#### [WHAT IS REQUIRED]
There is a line below that contains "DMA_IN, demandEnd, IOR, IOW,IOWP,MEMWP,IORP,MEMRP, MEM_TO_MEM);". Please reproduce it and all following lines exactly, through the final one.

#####

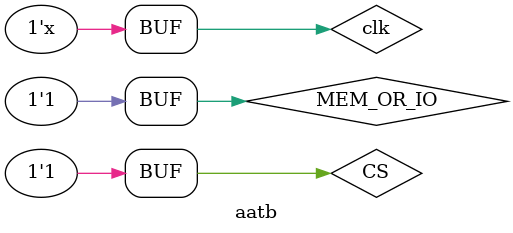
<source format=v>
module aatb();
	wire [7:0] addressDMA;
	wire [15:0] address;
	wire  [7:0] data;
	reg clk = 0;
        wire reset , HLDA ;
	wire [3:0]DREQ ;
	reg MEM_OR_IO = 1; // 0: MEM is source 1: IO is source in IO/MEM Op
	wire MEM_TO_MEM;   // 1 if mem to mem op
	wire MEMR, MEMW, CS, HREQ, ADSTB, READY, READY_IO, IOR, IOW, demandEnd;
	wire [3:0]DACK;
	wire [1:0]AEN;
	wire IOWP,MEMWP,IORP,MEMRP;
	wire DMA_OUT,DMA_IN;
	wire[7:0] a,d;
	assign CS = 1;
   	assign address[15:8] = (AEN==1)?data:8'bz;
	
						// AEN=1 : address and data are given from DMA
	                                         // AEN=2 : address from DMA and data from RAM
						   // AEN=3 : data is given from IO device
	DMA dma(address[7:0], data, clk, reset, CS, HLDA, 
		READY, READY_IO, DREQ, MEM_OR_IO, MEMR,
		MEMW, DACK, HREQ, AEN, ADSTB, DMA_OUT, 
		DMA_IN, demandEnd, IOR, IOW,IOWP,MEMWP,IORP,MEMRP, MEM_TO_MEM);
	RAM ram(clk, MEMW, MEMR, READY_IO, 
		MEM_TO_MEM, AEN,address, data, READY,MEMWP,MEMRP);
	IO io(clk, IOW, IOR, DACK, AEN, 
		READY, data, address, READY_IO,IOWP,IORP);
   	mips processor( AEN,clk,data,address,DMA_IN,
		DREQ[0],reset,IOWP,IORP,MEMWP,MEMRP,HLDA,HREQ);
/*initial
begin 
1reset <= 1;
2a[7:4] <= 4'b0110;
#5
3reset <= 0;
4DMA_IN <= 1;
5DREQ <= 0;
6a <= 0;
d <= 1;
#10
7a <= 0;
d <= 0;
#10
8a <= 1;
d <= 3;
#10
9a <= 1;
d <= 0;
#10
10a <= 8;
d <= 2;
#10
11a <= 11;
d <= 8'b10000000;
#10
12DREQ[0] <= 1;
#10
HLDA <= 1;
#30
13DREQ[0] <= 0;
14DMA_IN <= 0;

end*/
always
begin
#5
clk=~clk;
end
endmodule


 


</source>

#####

#### [FINISHED TASK]
		DMA_IN, demandEnd, IOR, IOW,IOWP,MEMWP,IORP,MEMRP, MEM_TO_MEM);
	RAM ram(clk, MEMW, MEMR, READY_IO, 
		MEM_TO_MEM, AEN,address, data, READY,MEMWP,MEMRP);
	IO io(clk, IOW, IOR, DACK, AEN, 
		READY, data, address, READY_IO,IOWP,IORP);
   	mips processor( AEN,clk,data,address,DMA_IN,
		DREQ[0],reset,IOWP,IORP,MEMWP,MEMRP,HLDA,HREQ);
/*initial
begin 
1reset <= 1;
2a[7:4] <= 4'b0110;
#5
3reset <= 0;
4DMA_IN <= 1;
5DREQ <= 0;
6a <= 0;
d <= 1;
#10
7a <= 0;
d <= 0;
#10
8a <= 1;
d <= 3;
#10
9a <= 1;
d <= 0;
#10
10a <= 8;
d <= 2;
#10
11a <= 11;
d <= 8'b10000000;
#10
12DREQ[0] <= 1;
#10
HLDA <= 1;
#30
13DREQ[0] <= 0;
14DMA_IN <= 0;

end*/
always
begin
#5
clk=~clk;
end
endmodule


 


</source>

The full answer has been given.